-- Provided entries follows --
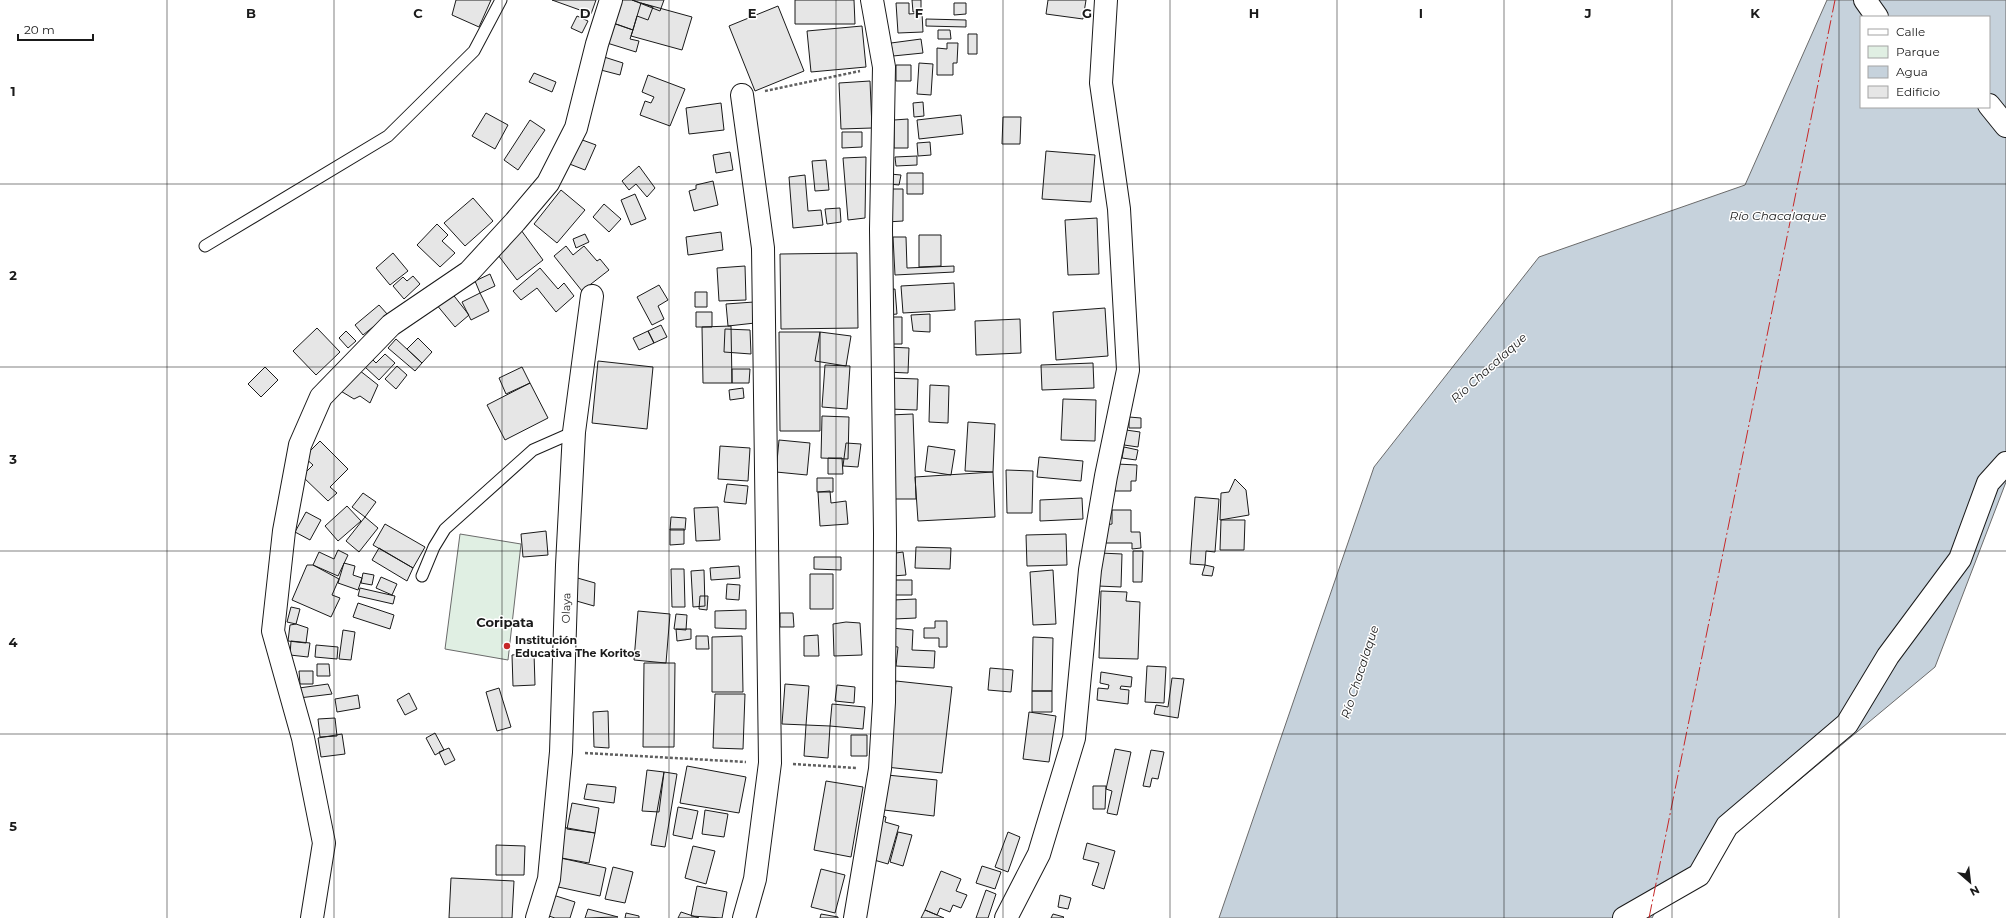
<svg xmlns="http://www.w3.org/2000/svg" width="2006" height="918" font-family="Montserrat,sans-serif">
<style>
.green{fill:#e0efe3;stroke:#6a6a6a}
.water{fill:#c6d2dc;stroke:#6a6a6a;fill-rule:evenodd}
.building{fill:#e6e6e6;stroke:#1a1a1a}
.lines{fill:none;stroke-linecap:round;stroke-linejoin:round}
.lane-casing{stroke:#1a1a1a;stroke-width:13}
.street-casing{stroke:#1a1a1a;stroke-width:24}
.path{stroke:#5f5f5f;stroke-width:2.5;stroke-dasharray:3 2;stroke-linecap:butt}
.lane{stroke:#fff;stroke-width:11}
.street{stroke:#fff;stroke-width:22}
.power{stroke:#c62828;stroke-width:1;stroke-dasharray:14 3 2 3;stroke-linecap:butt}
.grid{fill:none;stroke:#1a1a1a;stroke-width:1;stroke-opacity:0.55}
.poi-dot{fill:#c62828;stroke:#fff;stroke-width:1.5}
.labels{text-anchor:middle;stroke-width:3;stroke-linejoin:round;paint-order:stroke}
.street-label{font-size:11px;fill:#1a1a1a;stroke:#fff}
.poi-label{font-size:11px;font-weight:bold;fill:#1a1a1a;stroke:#fff;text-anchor:start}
.water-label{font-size:12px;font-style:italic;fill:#1a1a1a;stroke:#fff}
.quarter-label{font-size:13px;font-weight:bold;fill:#1a1a1a;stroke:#fff}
.grid-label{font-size:13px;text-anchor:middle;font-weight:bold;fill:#1a1a1a;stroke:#fff;stroke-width:3;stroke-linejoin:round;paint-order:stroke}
</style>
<rect width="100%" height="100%" fill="#fff"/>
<path class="green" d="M460,534L521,544L508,660L445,649Z"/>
<path class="water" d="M1827,0H2006V482L1935,667L1666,891L1652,918H1219L1374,467L1539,257L1745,185ZM1861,17H1989V107H1861Z"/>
<path class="building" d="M456,0H491L479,27L452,15Z
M552,0H596L591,14Z
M621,0H632L653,7L648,20L637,16L633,30L613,23Z
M632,0H664L660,11Z
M795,0H854L855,24H795Z
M912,0H921V12H913Z
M1048,0H1086L1083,19L1046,14Z
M641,3L692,17L682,50L631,36Z
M896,3H909V14L922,13L923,32L898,33Z
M954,3H966V14L954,15Z
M778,6L804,71L755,91L729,26Z
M577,16L588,21L582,33L571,28Z
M926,19L966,20V27L926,26Z
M613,23L633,30L630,39L639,41L636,52L607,43Z
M862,26L866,67L811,72L807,31Z
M938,30H950L951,39H938Z
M968,34H977V54H968Z
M921,39L923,53L893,56L891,43Z
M947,43H958L957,63H953V75H937V48L947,49Z
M601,56L623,63L620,75L597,69Z
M919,63L933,64L931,95L917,94Z
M896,65H911V81H896Z
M534,73L556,82L552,92L529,82Z
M648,75L685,89L670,126L640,115L645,101L651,103L654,97L642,92Z
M870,81L872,128L841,129L839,83Z
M923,102L924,116L914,117L913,103Z
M721,103L724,130L689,134L686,108Z
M486,113L508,125L495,149L472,136Z
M961,115L963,134L919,139L917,120Z
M1003,117H1021L1020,144H1002Z
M908,119V148H894V120Z
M530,120L545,130L518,170L504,160Z
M842,132H862V147L842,148Z
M577,138L596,145L585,170L567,163Z
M930,142L931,155L918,156L917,143Z
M1046,151L1095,155L1091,202L1042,199Z
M730,152L733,170L716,173L713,155Z
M917,156V165L896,166L895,157Z
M866,157L865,218L848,220L843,158Z
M826,160L829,190L815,191L812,161Z
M639,166L655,188L647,197L636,184L629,190L622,181Z
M907,173H923V194H907Z
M890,174L901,175L899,185L889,184Z
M805,175L808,211L821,210L823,225L793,228L789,177Z
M713,181L718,205L694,211L689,191L696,189V185Z
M886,189H903V221L886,222Z
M561,190L585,210L557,243L534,224Z
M635,194L646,219L631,225L621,200Z
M473,198L493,221L465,246L444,223Z
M604,204L621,219L609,232L593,217Z
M840,208L841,222L827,224L825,209Z
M1097,218L1099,274L1068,275L1065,220Z
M437,224L448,235L442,241L455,253L440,267L417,245Z
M521,230L543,260L517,280L495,251Z
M721,232L723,250L688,255L686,237Z
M585,234L589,242L576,248L573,239Z
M919,235H941V266L919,267Z
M893,237H906L907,268L954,266V272L895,275Z
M566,246L573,255L584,246L597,261L600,259L609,270L582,291L554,256Z
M393,253L408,271L390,285L376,268Z
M857,253L858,328L781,329L780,254Z
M745,266L746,300L719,301L717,268Z
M540,268L558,289L564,283L574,296L556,312L537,288L521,300L513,291Z
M490,274L495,286L480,293L475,281Z
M413,276L420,284L404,299L393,286L403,277L407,281Z
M954,283L955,310L903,313L901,286Z
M659,285L668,300L658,306L664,319L652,325L637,297Z
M895,289L897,314L887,315L886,290Z
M451,292L469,315L455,327L436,304Z
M695,292H707V307H695Z
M480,293L489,311L471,320L462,302Z
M754,302L755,323L728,326L726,304Z
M379,305L388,315L363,335L355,325Z
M1105,308L1108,356L1056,360L1053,312Z
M696,312H712V327H696Z
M930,314V332L913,331L911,315Z
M888,317H902V344H888Z
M1020,319L1021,353L976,355L975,321Z
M661,325L667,337L654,343L648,331Z
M731,326L732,383H703L702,327Z
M317,328L340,352L316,375L293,351Z
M725,329L750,330L751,354L724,352Z
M346,331L356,341L348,348L339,338Z
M648,331L654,343L639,350L633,338Z
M779,332H820V431H780Z
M820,332L851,336L846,366L815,361Z
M418,338L432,352L422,363L407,349Z
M396,339L422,363L415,371L388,348Z
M888,347L909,348L908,373L886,372Z
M385,354L395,363L379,380L365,367L372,359L376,363Z
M598,361L653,367L647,429L592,423Z
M1093,363L1094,388L1042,390L1041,365Z
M825,365L850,366L847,409L822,407Z
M397,366L407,375L396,389L385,379Z
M265,367L278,380L261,397L248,384Z
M522,367L530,383L506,394L499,378Z
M732,369H750L749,383H732Z
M359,370L378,385L370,403L360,396L354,399L339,390Z
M890,378L918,379L917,410L889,409Z
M530,383L548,418L505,440L487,405Z
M930,385L949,386L948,423L929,422Z
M743,388L744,398L730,400L729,390Z
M1063,399L1096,400L1095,441L1061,440Z
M913,414L916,499H892L889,415Z
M822,416L849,417L848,459L821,458Z
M1129,417L1141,418V428H1129Z
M968,422L995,424L993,472L965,471Z
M1126,430L1140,432L1138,447L1124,445Z
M779,440L810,443L807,475L776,472Z
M320,441L348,469L330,487L337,493L328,501L302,476L313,465L304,457Z
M846,443L861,444L858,467L843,466Z
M720,446L750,448L748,481L718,479Z
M928,446L955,450L951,475L925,471Z
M1124,447L1138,450L1136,460L1122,458Z
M1039,457L1083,461L1081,481L1037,477Z
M828,458H842L843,474H828Z
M1117,464L1137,465L1136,481H1131V491H1115Z
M1006,470L1033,471L1032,513H1007Z
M993,472L995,517L918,521L915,477Z
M817,478H833V492H817Z
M1235,479L1246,490L1249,515L1220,520L1221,493L1229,492Z
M727,484L748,486L746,504L724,502Z
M830,491L831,503L846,501L848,524L820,526L818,492Z
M363,493L376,502L365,517L352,507Z
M1195,497L1219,499L1215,552L1206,551L1205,565L1190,564Z
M1082,498L1083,519L1040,521V500Z
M347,506L361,521L338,541L325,526Z
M718,507L720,540L696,541L694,508Z
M1112,510H1131V532H1140L1141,548L1132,549V543H1105V525L1112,524Z
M306,512L321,520L310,540L295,532Z
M365,517L378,528L359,552L346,541Z
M671,517L686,518L685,530H670Z
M1221,520H1245L1244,550H1220Z
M385,524L425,547L413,568L373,545Z
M670,529H684V544L670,545Z
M546,531L548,555L523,557L521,534Z
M1066,534L1067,565L1027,566L1026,535Z
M916,547L951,548L950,569L915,568Z
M379,548L413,568L407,581L372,560Z
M338,550L348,555L338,576L313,565L319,552L334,559Z
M1133,551H1143L1142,582H1133Z
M903,552L906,575L892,576L889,554Z
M1100,553L1122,554L1121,587L1098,586Z
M814,557H841V570L814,569Z
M344,563L355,566L353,575L362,578L358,590L338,583Z
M307,565H313L339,579L332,595L340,598L331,617L292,600Z
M1205,565L1214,567L1212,576L1202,575Z
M739,566L740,578L711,580L710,568Z
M671,569H684L685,607H672Z
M704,570L705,606L693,607L691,571Z
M1053,570L1056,624L1033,625L1030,572Z
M363,573L374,575L372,585L361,583Z
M810,574H833V609H810Z
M381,577L397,584L392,595L376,588Z
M574,577L595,583L594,606L573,600Z
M891,580H912V595H891Z
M727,584L740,585L739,600L726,599Z
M360,588L395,596L393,604L358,596Z
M1101,591L1127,592L1126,601L1140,602L1138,659L1099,658Z
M700,596H708L707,610L699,609Z
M916,599V618L894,619L893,600Z
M358,603L394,615L390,629L353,617Z
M291,607L300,609L296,624L287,622Z
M746,610V629L715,628V611Z
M638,611L670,614L666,663L634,660Z
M780,613H793L794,627H780Z
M676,614L687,615L686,630L674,629Z
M935,621H947V647H939V638H924V628H935Z
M846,622L860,623L862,655L834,656L833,624Z
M296,624L308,628L306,643L288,641L290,625Z
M891,628L913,630L912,650L935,651L934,668L896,666L898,647L890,646Z
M676,629H691V639L677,641Z
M343,630L355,632L351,660L339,659Z
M818,635L819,656H804V636Z
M696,636H708L709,649H696Z
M742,636L743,692H712V637Z
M1033,637L1053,638L1052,691H1032Z
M291,641L310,643L308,657L290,655Z
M316,645L338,647L337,659L315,657Z
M534,653L535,685L513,686L512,655Z
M644,663H675L674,747H643Z
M317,664H329L330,676H317Z
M1147,666L1166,667L1164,703L1145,702Z
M990,668L1013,670L1011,692L988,690Z
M299,671H313V684H300Z
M1101,672L1132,677L1131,687L1121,686L1120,689L1129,690L1128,704L1097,700L1098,688L1108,689L1109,685L1100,683Z
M1172,678L1184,679L1178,718L1154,714L1156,705L1168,707Z
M896,681L952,687L942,773L886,767Z
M328,684L332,694L299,698V688Z
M785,684L809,686L806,725L782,724Z
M837,685L855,687L854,703L835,701Z
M499,688L511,727L497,731L486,692Z
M1032,691H1052V712H1032Z
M409,693L417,709L405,715L397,700Z
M715,694H745L743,749L713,748Z
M358,695L360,708L337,712L335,699Z
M832,704L865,707L863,729L830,726Z
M608,711L609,748L594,747L593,712Z
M1029,712L1056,716L1049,762L1023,759Z
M335,718L337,736L320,737L318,719Z
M806,725L830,726L828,758L804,756Z
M435,733L444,750L435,755L426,738Z
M342,734L345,754L321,757L318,738Z
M851,735H867V756H851Z
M449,748L455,760L445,765L439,752Z
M1115,749L1131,752L1117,815L1107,813L1112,791L1106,789Z
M1151,750L1164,752L1158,779L1152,778L1150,787L1143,786Z
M687,766L746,777L739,813L680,803Z
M647,770L664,772L659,812L642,811Z
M664,772L677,774L665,847L651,845Z
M887,775L937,780L934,816L884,810Z
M826,781L863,787L851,857L814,850Z
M587,784L616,787L614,803L584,799Z
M1093,786H1106L1105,809H1093Z
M572,803L599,808L595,833L567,829Z
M678,807L698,811L692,839L673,835Z
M705,810L728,814L724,837L702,834Z
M879,815L886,817L885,822L899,826L888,864L867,858Z
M562,827L595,833L589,863L556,857Z
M898,832L912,835L903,866L890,862Z
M1008,832L1020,837L1008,872L995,867Z
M1087,843L1115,851L1104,889L1092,885L1099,863L1083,859Z
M496,845L525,846L524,875H496Z
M693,846L715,851L706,884L685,878Z
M556,857L606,868L600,896L549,885Z
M982,866L1001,872L995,889L976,883Z
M613,867L633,872L625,903L605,899Z
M821,869L845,875L835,913L811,907Z
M941,871L961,879L956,891L967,895L961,908L953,905L950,912L940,908L937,915L925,910Z
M451,878L514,881L512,918H449Z
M697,886L727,892L722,918L691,916Z
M986,890L996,894L988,918H976Z
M553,895L575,902L570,918H555L546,915Z
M1060,895L1071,898L1068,909L1058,907Z
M588,909L618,917L585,918Z
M925,910L937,915L944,918H921Z
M681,912L699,918H678Z
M626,913L639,916V918H625Z
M821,914L838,917V918H820Z
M1053,914L1064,917L1063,918H1051Z"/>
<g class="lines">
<g class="lane-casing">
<path id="lane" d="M205,246L388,136L474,51L501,0
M422,576L434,547L445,529L533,450L574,432"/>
</g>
<g class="street-casing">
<path id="street" d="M1865,0L1877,17
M742,95L763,248L770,763L755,879L744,918
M1989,105L2006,126
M312,918L324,843L303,738L273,631L284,531L300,445L321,397L391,325L469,272L515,222L548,183L576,128L597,44L611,0
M537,918L549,879L561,752L567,565L574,432L592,296
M855,918L880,769L884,702L885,534L881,229L884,67L872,0
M1006,918L1039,854L1074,738L1090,570L1106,476L1128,370L1119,209L1101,83L1106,0
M1624,918L1699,875L1727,826L1847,724L1888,656L1960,559L1988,483L2006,463"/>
</g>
<path class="path" d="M765,91L860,71
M585,753L746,762
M793,764L856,768"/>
<use href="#lane" class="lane"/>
<use href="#street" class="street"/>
<path class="power" d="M1649,918L1835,0"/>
</g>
<path class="grid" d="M167,0V918M334,0V918M502,0V918M669,0V918M836,0V918M1003,0V918M1170,0V918M1337,0V918M1504,0V918M1672,0V918M1839,0V918M0,184H2006M0,367H2006M0,551H2006M0,734H2006"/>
<circle class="poi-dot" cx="507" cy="646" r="4"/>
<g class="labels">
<g class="street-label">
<text transform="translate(566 608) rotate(-88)" y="4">Olaya</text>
</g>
<g class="poi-label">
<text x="515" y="644">Institución<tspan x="515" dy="13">Educativa The Koritos</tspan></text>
</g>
<g class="water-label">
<text x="1778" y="220">Río Chacalaque</text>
<text transform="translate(1489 368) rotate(-42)" y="4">Río Chacalaque</text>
<text transform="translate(1360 672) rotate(-72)" y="4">Río Chacalaque</text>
</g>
<g class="quarter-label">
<text x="505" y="627">Coripata</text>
</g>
</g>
<g class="grid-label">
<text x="251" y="18">B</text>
<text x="418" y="18">C</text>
<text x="585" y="18">D</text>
<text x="752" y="18">E</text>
<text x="919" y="18">F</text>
<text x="1087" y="18">G</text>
<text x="1254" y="18">H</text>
<text x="1421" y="18">I</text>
<text x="1588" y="18">J</text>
<text x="1755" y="18">K</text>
<text x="13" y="96">1</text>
<text x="13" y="280">2</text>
<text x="13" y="464">3</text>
<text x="13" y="647">4</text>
<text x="13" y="831">5</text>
</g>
<rect x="1860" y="16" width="130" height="92" fill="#ffffff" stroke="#a3a3a3"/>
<rect x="1868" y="29" width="20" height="6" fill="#ffffff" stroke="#a3a3a3"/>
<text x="1896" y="36" font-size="12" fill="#1a1a1a">Calle</text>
<rect x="1868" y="46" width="20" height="12" fill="#e0efe3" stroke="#a3a3a3"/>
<text x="1896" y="56" font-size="12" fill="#1a1a1a">Parque</text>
<rect x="1868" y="66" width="20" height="12" fill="#c6d2dc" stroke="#a3a3a3"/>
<text x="1896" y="76" font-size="12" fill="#1a1a1a">Agua</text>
<rect x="1868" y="86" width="20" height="12" fill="#e6e6e6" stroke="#a3a3a3"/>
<text x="1896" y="96" font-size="12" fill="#1a1a1a">Edificio</text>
<g transform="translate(1970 882) rotate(152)" stroke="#ffffff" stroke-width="3" paint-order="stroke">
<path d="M0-3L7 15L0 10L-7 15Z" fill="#1a1a1a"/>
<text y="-6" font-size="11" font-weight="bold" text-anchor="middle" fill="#1a1a1a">N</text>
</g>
<path d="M18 34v6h75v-6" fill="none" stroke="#1a1a1a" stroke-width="2"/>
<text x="24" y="34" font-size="12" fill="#1a1a1a" stroke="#ffffff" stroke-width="3" paint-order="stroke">20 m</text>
</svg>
-- Provided entries concluded --
To do –
In the records above, which lines hold the string "labels"? Copy each one.

Task solution –
.labels{text-anchor:middle;stroke-width:3;stroke-linejoin:round;paint-order:stroke}
<g class="labels">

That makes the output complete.